Uit de aanwezige informatie van de behandelend psychiater in 2020/2021 blijkt volgens de verzekeringsarts b&b dat weliswaar eiseres is verwezen voor behandeling wegens verdenking op PTSS gecombineerd met angst- en paniekstoornis naast een persoonlijkheidsstoornis, maar uit de informatie van de psychiater en dan met name de laatste brief van 9 maart 2021 zijnde de datum het dichtst bij de datum in geding, als diagnose wordt aangegeven een lichte depressieve stoornis en voorts differentiaal diagnostisch (DD), dat wil zeggen in overweging nemend, een posttraumatische stressstoornis en trekken van een ongespecificeerde persoonlijkheidsstoornis. Dat wil zeggen dat de psychiater de PTSS nog niet met zekerheid heeft vastgesteld en ook nog niet met zekerheid gesproken wordt van een persoonlijkheidsstoornis. Er worden wel kenmerken van PTSS beschreven, maar vermoedelijk voldoet eiseres niet aan alle noodzakelijke kenmerken voor het stellen van de diagnose. Daarnaast worden afhankelijke en vermijdende trekken beschreven die onderhoudend zijn in het klachtenpatroon.
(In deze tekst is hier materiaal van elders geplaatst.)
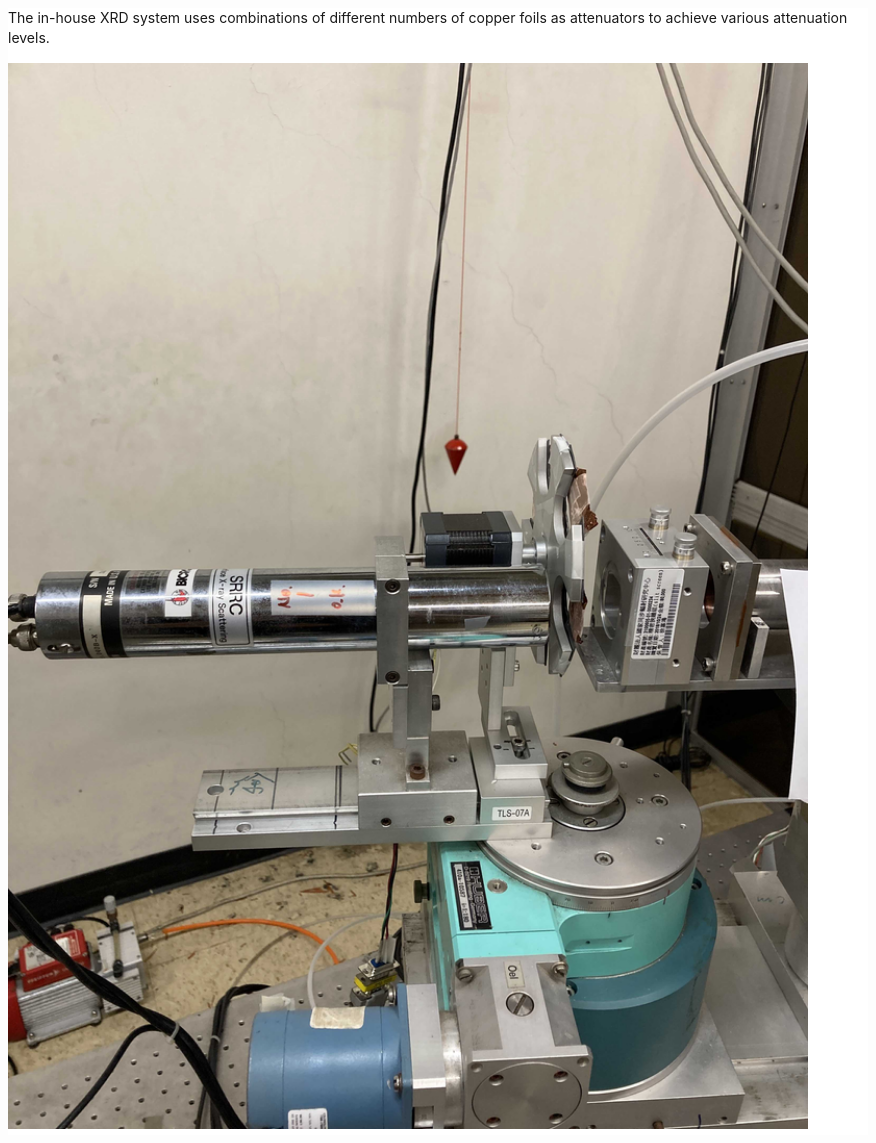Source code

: The in-house XRD system uses combinations of different numbers of copper foils as attenuators to achieve various attenuation levels.

<img src="./imgs/55-in-house-det-attdisk.JPG" width="800" />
De primaire verzekeringsarts hield ten tijde van de WIA reeds rekening met verminderde stressbestendigheid. De nadien gebleken lichte depressieve stoornis geeft, gelet op de lichte ernst, geen aanleiding voor het stellen van belangrijke aanvullende beperkingen. Ook werd al rekening gehouden met eventuele nadelige effecten van de gebruikte medicatie.
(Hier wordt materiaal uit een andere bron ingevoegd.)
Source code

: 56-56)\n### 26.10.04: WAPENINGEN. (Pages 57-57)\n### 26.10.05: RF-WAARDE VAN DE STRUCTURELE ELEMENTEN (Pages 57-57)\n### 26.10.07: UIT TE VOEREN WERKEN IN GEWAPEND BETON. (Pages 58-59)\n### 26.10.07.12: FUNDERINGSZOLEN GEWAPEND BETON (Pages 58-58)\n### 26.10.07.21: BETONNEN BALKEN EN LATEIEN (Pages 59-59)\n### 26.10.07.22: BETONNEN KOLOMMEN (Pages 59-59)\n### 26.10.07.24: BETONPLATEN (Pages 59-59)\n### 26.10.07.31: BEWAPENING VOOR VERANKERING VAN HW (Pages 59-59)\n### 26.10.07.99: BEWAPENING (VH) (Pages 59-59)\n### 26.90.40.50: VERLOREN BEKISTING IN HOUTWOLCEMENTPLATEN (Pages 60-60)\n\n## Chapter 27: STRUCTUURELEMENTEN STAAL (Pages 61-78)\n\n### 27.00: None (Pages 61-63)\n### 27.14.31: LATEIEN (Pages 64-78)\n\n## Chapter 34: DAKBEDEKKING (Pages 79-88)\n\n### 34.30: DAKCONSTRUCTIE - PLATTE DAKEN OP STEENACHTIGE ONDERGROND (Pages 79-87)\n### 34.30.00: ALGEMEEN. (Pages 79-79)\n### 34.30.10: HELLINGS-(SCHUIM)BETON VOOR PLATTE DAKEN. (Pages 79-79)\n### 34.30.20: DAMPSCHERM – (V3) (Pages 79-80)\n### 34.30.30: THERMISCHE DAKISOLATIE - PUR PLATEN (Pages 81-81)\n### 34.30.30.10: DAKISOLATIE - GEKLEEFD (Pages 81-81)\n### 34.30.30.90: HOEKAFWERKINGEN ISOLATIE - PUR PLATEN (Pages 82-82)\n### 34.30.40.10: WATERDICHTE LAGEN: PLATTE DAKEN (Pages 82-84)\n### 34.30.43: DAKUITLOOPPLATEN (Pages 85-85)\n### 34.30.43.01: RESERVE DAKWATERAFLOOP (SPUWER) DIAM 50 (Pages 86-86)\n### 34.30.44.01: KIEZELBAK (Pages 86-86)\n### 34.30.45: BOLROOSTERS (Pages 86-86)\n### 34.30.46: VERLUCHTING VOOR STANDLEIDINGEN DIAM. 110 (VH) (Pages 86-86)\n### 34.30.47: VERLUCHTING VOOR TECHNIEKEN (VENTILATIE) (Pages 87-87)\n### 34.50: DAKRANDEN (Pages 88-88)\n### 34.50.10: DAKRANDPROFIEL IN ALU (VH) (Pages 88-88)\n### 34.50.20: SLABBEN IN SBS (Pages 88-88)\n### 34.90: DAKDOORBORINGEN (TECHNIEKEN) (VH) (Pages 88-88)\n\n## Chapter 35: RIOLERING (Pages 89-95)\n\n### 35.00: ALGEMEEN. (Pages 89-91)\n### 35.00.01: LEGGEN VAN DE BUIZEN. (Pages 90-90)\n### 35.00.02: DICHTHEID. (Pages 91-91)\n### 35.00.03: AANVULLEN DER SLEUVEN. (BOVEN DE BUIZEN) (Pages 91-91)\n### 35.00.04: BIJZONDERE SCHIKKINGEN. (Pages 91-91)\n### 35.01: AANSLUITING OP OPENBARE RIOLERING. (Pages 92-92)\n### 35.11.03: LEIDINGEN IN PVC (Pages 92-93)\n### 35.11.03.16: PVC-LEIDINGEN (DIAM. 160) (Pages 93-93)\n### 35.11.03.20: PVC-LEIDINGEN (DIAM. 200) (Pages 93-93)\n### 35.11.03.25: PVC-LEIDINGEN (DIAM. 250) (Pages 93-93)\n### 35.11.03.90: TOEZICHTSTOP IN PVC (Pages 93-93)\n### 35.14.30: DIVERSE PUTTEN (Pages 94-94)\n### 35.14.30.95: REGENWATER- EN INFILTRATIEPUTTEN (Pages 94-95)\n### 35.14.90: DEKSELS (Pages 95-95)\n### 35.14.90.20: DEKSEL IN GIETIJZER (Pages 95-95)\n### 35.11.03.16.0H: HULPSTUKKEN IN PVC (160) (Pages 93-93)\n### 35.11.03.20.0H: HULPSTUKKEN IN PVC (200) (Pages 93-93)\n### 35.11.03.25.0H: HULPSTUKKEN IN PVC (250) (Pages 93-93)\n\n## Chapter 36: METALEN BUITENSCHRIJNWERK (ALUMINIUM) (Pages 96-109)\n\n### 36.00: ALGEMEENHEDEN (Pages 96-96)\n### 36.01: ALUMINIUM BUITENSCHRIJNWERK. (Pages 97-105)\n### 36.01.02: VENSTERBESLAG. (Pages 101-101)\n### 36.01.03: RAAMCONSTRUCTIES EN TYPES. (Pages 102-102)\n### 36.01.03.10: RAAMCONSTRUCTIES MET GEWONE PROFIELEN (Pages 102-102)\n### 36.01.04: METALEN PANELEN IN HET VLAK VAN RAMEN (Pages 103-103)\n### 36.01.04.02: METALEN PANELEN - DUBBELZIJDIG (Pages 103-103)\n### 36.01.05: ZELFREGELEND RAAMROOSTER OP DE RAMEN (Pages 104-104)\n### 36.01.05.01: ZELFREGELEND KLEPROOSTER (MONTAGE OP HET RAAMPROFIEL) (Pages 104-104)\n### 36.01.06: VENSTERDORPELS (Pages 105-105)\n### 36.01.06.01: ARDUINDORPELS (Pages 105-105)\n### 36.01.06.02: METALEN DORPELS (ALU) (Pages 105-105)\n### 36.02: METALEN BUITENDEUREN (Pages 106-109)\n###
Voor wat betreft de vermijdende persoonlijkheidstrekken en de angstklachten moet volgens verzekeringsarts b&b [naam verzekeringsarts b&b 1] worden gesteld dat juist vermijding deze klachten ook versterkt. Eiseres zal daarom gestimuleerd moeten worden tot activiteiten buitenshuis.
Er zijn voorts geen nieuwe bevindingen gebleken aangaande de fysieke klachten. Er zijn in dat verband ook geen nieuwe onderzoeken of behandelingen gestart. Op fysiek vlak zou eiseres juist gedoseerd actief moeten blijven, passend bij de al beschreven beperkingen. Langdurige relatieve inactiviteit brengt deconditionering met zich en daarmee ook toename van ervaren klachten bij inspanning. Dat is echter geen rechtstreeks gevolg van ziekte en de medische beperkingen nemen daarmee ook niet toe. Hetzelfde geldt voor het gegeven dat een passieve coping en persoonlijkheidseigenschappen op zichzelf niet direct tot medische beperkingen leiden.
Samenvattend is de situatie vanuit medisch oogpunt niet anders dan beschreven door verzekeringsarts b&b [naam verzekeringsarts b&b 2] op 8 juni 2020 in de bezwaarprocedure met betrekking tot het niet toekennen van een ZW-uitkering per 2 maart 2020. De geduide functies passen bij licht/matig fysiek en relatief stressarm werk. Vooralsnog moeten deze functies ook bij een bijkomende lichte depressieve stoornis passend worden geacht.
Verzekeringsarts b&b [naam verzekeringsarts b&b 1] concludeert dat eiseres op 4 mei 2021 geschikt was voor de maatstaf zijn arbeid/de eerder geduide functies in het kader van de WIA.